Thanks! Very interesting. He graduated from SWBTS the year I was born, which I graduated from in 1981.


----------



## PuritanCovenanter (Aug 14, 2008)

Ivan said:


> It's one of most beautiful thing I've ever seen!! Better than my beard!!!!




I'll keep my beard. I just got Brackel. According to Beele that is all I need.


----------



## Reformed Baptist (Aug 14, 2008)

I have been buying good reformed literature for about two years now...I think I have about 400 volumes now. If I keep pace for another 50 years, given that the Lord causes me to live till 85, I will have 10,000 books. whoah!


----------



## R. Scott Clark (Aug 14, 2008)

I will be very surprised if anyone buys this library at that price or anything like it.


----------



## Jerusalem Blade (Aug 14, 2008)

I agree, Scott. Even if they cost that much to buy originally, Christian books don't have much market value, even among Christians. Seminaries or colleges are prospective buyers of such.

If my memory serves me right, I think G.I Williamson (who invited me out to a Scottish lunch a few years ago -- that's right, McDonald's!) donated his library to MARS.

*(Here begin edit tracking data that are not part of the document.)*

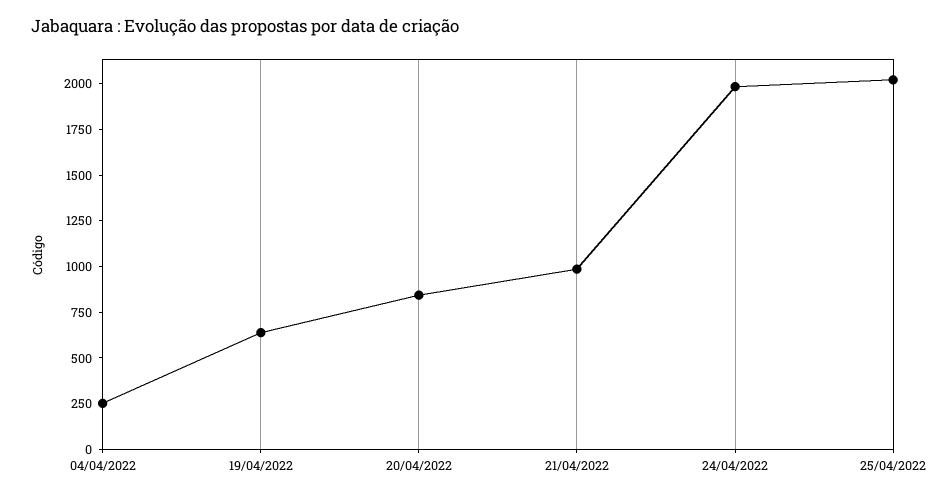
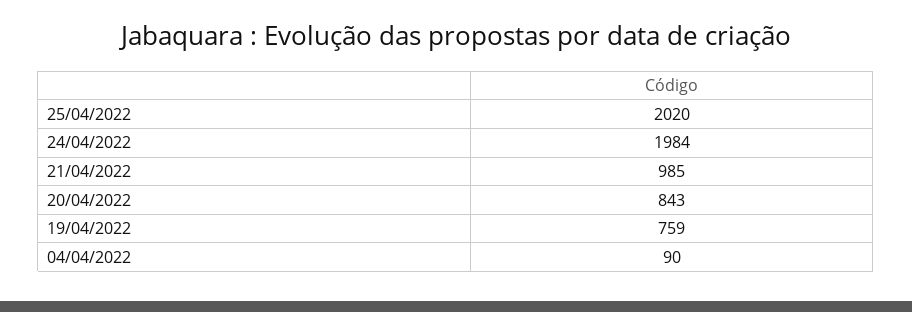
  {
-   "04/04/2022": 250,
+   "04/04/2022": 90,
-   "19/04/2022": 650,
+   "19/04/2022": 759,
    "20/04/2022": 843,
    "21/04/2022": 985,
    "24/04/2022": 1984,
    "25/04/2022": 2020
  }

I told my wife, who's a good bit younger than I, that if I go to be with the Lord before she does, to pick out the ones she wants, and make sure the rest get into good hands. Original market value could easily be $100,000; I'd be fortunate to sell it for $5,000. If my wife could make some money on it, fine. But giving away is fine also.

A good library is like having a room full of wise friends.


----------



## Zadok (Aug 17, 2008)

No one seems to have commented on the fact that one can get 15% back by applying for an eBay mastercard!! How can anyone resist the temptataion with such a carrot?


----------



## JonathanHunt (Aug 17, 2008)

I am just lost in wonder at the sheer volume of books, books, books. My wife would kill me. It is bad enough as it is in my house already.

It seems obvious that they have been selling the really good stuff for a while already on ebay and to the Dr Beekes of this world. This is the leftovers. True, I'd be glad to feast on them there scraps but I'd agree, they don't have the value that has been placed upon them.


----------



## Ivan (Aug 17, 2008)

Jerusalem Blade said:


> A good library is like having a room full of wise friends.



Amen, my dear brother, AMEN!


----------



## VirginiaHuguenot (Aug 21, 2008)

This library was the primary source for the books available on the Encyclopedia Puritannica Project.


----------



## Southern Presbyterian (Aug 21, 2008)

VirginiaHuguenot said:


> This library was the primary source for the books available on the Encyclopedia Puritannica Project.



Cool!


----------